**Fragmento del texto**
Volvamos a 2019. Terminamos de cenar, apagué la palmatoria y me lo llevé a buscar una hoguera de San Juan. Él, el Jiménez, nunca había saltado ninguna. Es un chico de ciudad igual que yo, pero se peina y huele mejor. Paseando llegamos a una hoguera que se extinguía. El dueño del terreno nos invitó a quedarnos pero no a hablar. Al poco se fue y nos quedamos solos hasta que apareció un hombre. Un hostelero con ciertos problemas financieros al que no pondré nombre. Traía una pila enorme de archivadores. Nos saludamos respetuosamente y guardamos silencio mirando al fuego. Creo que él estaba pensando qué decir aunque no le importara una mierda qué pensáramos. Cuando se cansó, sin encontrar las palabras que buscaba, musitó: na… esto son algunas facturas y otros papeles sin importancia que espero que nunca me vuelvan a pedir. Y entre jejejejejejejes los lanzó al fuego. Me gustaría decir que salió una llamarada verde hasta los cielos que nos cegó, pero no ocurrió así. No al menos en ese momento. Eso ocurrió un rato más tarde cuando él ya se había ido. «Bueno, pues ya está. Me voy que mañana tengo que ir al juzgado. Hasta luego».
El Jiménez vino en pantalón corto y zapatillas de deporte porque le dije que había que saltar por el fuego. El Jiménez es el compañero de clase que en las excursiones siempre lleva crema solar y un bocadillo mejor que el tuyo y dinero en el bolsillo para comprarse un helado o una bolsa de cheetos. Es lo suficientemente guay para que no se lo roben, pero te dan ganas de hacerlo. Juega mejor al fútbol que tú y en general su estatus hace que nadie dude de él. Es por ello que cuento esta historia. Porque el Jiménez no cree a la gente como yo. Siempre dudó de la veracidad de mis historias como tantos otros que luego me han acompañado. Mi amigo Adrián me decía que tenía que mentir en mis textos omitiendo información rocambolesca que, aunque fuera totalmente cierta, pudiera hacer el relato inverosímil. Pero la historia de «El Vaca» sucedió, y el Jiménez se disculpó por haberme negado tantas otras veces.

**Consigna 1**
Contesta estas preguntas sobre el relato de la hoguera de San Juan:
(a) ¿Qué traía el hostelero cuando apareció junto al fuego?
(b) ¿Con qué ropa y calzado vino el Jiménez?
(c) ¿Qué le decía Adrián al narrador que debía hacer en sus textos?
**Consigna 2**
Reanuda el relato de la hoguera de San Juan justo después de su última oración.

**Datos proporcionados**

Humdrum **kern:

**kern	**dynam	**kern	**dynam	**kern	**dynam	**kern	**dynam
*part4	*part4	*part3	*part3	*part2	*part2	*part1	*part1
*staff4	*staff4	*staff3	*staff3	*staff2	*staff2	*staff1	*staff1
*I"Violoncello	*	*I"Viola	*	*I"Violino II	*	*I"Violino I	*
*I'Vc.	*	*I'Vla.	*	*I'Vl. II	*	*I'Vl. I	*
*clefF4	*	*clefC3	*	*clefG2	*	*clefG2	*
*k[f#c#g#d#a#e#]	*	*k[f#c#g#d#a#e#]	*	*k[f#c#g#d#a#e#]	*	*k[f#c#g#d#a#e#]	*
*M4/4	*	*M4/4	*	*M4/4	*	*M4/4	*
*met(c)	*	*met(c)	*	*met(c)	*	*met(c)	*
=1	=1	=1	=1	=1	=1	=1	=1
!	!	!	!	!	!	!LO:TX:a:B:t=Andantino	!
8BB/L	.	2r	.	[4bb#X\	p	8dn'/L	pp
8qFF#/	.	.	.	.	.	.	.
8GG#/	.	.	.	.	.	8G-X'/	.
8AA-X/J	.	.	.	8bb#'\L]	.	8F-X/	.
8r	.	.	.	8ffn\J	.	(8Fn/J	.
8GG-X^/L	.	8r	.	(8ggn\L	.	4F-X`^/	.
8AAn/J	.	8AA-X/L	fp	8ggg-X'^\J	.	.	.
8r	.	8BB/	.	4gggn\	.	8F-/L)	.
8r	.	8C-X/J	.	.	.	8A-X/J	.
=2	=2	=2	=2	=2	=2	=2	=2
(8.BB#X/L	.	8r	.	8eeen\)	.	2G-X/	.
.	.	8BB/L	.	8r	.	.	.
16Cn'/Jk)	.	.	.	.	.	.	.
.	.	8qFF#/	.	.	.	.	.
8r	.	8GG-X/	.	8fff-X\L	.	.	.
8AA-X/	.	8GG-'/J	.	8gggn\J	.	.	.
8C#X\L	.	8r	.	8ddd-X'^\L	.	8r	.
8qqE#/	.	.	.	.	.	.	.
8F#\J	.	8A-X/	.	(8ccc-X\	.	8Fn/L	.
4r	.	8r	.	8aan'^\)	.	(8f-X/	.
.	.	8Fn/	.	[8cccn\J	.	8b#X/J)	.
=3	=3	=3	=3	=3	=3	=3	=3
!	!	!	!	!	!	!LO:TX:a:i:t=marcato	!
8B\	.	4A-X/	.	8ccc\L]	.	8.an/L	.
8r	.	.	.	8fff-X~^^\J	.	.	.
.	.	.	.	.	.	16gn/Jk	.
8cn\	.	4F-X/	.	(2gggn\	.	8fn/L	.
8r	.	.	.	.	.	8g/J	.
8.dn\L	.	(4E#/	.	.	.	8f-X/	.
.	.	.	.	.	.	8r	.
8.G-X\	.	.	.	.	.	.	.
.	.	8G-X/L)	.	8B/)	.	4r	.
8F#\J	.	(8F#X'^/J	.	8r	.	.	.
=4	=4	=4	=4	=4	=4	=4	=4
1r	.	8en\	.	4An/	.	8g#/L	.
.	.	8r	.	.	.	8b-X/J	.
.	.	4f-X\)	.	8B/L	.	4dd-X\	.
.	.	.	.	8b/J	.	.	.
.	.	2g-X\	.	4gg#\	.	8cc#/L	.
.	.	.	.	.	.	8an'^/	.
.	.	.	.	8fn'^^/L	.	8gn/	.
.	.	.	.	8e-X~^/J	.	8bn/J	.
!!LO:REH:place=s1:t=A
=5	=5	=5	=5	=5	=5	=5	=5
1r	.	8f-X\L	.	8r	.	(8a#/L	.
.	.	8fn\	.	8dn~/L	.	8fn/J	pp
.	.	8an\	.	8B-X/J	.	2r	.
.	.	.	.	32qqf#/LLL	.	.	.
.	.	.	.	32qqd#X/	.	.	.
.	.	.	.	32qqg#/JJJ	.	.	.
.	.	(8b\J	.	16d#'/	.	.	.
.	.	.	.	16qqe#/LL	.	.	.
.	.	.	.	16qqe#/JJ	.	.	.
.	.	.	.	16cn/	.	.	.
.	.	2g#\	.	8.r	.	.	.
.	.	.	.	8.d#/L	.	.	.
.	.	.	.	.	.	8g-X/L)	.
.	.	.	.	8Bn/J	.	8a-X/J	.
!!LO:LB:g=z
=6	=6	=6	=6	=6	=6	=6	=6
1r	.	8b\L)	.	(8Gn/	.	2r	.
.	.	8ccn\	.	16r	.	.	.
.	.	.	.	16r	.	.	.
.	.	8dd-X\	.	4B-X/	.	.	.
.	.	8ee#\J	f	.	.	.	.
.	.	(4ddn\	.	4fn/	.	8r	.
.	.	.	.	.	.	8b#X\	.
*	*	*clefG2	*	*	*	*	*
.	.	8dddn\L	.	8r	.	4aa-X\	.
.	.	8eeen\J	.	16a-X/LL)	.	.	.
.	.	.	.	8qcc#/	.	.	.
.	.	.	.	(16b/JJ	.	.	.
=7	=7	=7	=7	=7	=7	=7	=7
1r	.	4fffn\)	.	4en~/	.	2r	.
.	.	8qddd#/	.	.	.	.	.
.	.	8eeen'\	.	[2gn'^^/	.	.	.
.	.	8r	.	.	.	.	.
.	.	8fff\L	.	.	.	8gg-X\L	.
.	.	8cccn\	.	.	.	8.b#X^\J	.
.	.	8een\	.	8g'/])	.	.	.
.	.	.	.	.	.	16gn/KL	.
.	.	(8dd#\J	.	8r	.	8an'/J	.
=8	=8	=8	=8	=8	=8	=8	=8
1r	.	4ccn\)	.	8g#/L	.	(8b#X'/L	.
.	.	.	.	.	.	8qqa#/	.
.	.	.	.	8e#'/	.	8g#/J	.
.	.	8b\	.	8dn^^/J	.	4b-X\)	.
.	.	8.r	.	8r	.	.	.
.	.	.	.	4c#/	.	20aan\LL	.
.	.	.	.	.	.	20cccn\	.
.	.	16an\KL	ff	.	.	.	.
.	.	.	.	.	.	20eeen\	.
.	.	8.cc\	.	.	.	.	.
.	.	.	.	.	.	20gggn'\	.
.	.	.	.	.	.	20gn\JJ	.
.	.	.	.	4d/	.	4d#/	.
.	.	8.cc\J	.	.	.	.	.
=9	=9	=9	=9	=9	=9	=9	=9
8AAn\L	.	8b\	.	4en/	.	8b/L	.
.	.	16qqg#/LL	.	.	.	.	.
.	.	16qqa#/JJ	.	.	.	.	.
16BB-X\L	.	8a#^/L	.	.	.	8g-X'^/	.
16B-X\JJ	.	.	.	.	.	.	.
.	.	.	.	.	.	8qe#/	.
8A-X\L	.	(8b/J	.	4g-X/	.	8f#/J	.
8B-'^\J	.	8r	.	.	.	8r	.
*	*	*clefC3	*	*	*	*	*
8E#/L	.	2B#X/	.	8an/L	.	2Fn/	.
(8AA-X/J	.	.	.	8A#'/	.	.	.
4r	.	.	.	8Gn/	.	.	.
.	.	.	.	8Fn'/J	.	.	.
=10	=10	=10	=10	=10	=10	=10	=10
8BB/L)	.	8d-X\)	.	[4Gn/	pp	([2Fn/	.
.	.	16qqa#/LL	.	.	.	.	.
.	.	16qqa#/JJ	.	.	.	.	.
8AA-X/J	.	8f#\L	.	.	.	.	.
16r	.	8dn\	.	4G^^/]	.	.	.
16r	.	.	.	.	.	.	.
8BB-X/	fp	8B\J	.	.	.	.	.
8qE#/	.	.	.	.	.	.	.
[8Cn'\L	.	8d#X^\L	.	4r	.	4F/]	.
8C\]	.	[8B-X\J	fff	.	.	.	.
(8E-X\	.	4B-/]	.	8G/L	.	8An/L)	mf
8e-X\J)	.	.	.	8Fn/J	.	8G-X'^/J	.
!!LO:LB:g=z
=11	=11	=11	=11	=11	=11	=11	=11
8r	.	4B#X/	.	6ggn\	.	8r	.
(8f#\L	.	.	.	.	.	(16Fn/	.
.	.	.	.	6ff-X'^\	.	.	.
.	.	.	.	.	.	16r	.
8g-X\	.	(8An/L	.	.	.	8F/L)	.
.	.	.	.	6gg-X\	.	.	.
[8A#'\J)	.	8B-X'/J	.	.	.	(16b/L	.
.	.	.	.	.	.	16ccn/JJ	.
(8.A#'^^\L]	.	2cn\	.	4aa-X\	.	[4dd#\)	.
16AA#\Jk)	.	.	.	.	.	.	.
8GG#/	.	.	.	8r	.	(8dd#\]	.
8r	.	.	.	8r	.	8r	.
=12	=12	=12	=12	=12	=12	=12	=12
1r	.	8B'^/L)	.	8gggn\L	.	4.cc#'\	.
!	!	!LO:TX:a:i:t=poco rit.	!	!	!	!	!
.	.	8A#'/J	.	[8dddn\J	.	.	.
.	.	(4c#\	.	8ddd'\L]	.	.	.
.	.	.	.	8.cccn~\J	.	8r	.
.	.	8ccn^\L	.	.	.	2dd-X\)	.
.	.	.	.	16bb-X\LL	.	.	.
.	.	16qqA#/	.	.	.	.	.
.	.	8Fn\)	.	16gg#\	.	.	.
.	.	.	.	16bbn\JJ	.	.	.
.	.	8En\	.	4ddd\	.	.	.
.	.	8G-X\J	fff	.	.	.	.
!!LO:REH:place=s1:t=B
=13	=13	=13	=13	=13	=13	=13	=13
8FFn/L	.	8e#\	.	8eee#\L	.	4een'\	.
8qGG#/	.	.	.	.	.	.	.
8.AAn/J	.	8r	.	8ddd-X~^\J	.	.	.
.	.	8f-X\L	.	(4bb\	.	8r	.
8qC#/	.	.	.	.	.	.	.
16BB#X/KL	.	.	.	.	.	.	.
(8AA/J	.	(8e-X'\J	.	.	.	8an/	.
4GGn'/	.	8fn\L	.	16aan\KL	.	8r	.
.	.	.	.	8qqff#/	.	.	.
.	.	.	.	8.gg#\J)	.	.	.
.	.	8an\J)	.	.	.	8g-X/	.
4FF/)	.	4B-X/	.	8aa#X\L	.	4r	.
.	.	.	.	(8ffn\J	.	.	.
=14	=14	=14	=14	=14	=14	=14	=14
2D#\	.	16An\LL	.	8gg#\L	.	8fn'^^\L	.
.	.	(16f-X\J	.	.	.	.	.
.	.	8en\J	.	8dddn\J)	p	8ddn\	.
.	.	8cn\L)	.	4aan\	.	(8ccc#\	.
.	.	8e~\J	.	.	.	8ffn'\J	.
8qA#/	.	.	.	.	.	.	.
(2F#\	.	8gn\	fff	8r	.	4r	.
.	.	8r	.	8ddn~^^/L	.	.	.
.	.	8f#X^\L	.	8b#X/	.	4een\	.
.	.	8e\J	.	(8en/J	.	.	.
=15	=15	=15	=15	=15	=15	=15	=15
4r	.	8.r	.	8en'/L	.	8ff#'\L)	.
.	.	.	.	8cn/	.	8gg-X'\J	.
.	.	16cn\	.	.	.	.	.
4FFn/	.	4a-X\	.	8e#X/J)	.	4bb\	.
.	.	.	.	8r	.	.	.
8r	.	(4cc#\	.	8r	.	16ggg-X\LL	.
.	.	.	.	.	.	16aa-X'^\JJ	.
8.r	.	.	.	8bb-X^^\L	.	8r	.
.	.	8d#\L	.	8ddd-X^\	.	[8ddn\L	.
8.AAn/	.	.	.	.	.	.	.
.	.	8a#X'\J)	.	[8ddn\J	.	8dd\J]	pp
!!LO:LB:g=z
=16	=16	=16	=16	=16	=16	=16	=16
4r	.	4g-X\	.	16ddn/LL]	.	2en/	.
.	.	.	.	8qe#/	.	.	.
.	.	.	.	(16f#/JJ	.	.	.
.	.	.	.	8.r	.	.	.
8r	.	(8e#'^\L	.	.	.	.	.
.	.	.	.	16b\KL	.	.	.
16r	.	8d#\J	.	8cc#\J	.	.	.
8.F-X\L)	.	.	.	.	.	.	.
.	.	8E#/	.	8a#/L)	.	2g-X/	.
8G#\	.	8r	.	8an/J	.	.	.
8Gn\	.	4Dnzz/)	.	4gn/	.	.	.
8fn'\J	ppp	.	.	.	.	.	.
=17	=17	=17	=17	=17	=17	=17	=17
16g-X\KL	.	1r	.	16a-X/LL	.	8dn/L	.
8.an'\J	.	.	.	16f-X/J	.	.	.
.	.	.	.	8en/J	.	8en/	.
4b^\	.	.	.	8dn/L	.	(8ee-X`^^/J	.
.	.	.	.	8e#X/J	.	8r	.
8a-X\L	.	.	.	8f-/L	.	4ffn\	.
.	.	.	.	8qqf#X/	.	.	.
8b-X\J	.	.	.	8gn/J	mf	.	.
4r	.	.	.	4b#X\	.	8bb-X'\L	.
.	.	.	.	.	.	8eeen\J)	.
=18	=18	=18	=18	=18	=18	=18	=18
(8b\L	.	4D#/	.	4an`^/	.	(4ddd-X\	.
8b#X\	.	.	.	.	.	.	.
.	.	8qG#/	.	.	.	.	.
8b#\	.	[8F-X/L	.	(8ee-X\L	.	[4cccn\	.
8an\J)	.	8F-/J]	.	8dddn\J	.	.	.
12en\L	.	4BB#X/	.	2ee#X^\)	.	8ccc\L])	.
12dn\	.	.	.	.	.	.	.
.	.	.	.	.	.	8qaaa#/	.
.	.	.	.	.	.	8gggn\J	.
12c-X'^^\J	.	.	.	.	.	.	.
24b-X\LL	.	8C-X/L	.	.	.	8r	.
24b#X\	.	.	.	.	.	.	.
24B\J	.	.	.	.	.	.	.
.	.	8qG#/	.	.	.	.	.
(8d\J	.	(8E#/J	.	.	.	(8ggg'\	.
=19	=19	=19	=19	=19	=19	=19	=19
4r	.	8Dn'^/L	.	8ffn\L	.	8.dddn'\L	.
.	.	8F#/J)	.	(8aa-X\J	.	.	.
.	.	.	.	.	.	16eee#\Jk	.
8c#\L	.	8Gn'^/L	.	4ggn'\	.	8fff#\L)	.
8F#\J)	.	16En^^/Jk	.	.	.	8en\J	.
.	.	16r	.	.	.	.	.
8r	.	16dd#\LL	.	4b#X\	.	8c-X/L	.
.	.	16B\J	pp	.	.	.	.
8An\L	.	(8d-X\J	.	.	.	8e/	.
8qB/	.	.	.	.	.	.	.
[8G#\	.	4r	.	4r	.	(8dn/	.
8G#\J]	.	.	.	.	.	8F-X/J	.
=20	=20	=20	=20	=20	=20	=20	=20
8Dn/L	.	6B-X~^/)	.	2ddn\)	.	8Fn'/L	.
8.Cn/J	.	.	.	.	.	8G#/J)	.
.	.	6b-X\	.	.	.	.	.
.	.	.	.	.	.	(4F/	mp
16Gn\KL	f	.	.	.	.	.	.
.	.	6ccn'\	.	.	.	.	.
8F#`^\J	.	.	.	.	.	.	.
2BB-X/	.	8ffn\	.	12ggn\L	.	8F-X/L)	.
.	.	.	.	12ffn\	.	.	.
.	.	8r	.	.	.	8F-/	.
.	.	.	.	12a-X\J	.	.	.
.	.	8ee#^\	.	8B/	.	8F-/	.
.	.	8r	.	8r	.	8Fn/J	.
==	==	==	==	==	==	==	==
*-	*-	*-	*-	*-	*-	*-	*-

**Respuesta 1**
(a) Una pila enorme de archivadores.
(b) Con pantalón corto y zapatillas de deporte.
(c) Que mintiera omitiendo información rocambolesca que, aunque fuera totalmente cierta, pudiera hacer el relato inverosímil.

**Respuesta 2**
La hoguera se estaba extinguiendo así que juntamos unas cuántas ramas con la esperanza de devolverle el vigor de la medianoche. Por suerte teníamos muy cerca una pila de unos dos metros de altura y cinco metros cuadrados de base. Le dije al Jiménez que llevara cuidado con los palets pues podía clavarse un clavo oxidado. Finalmente lo hice yo. Conseguimos levantar unas llamas lo suficientemente grandes como para necesitar atravesarlas saltando sin perder demasiada dignidad, hasta que apareció un hombre pequeño, delgado pero fibroso, más tatuajes que piel, peinado canalla pa’tras con aceite en vez de gomina y un par de orgullosos dientes de oro. Se acercó y nos dijo: ¿Eso es un fuego? Apartad, coño. Se quitó la camiseta y con la fuerza de siete hombres agarró un puñado de ramas gordas y un par de leños levantando un fulgor que nos hizo retroceder varios metros. ¿Veis? Eso es fuego. Nosotros, hijos de la nueva masculinidad, por primera vez nos replanteamos la virilidad de nuestro sexo mientras tratábamos de acertar si ese hombre iba a guisarnos esa noche.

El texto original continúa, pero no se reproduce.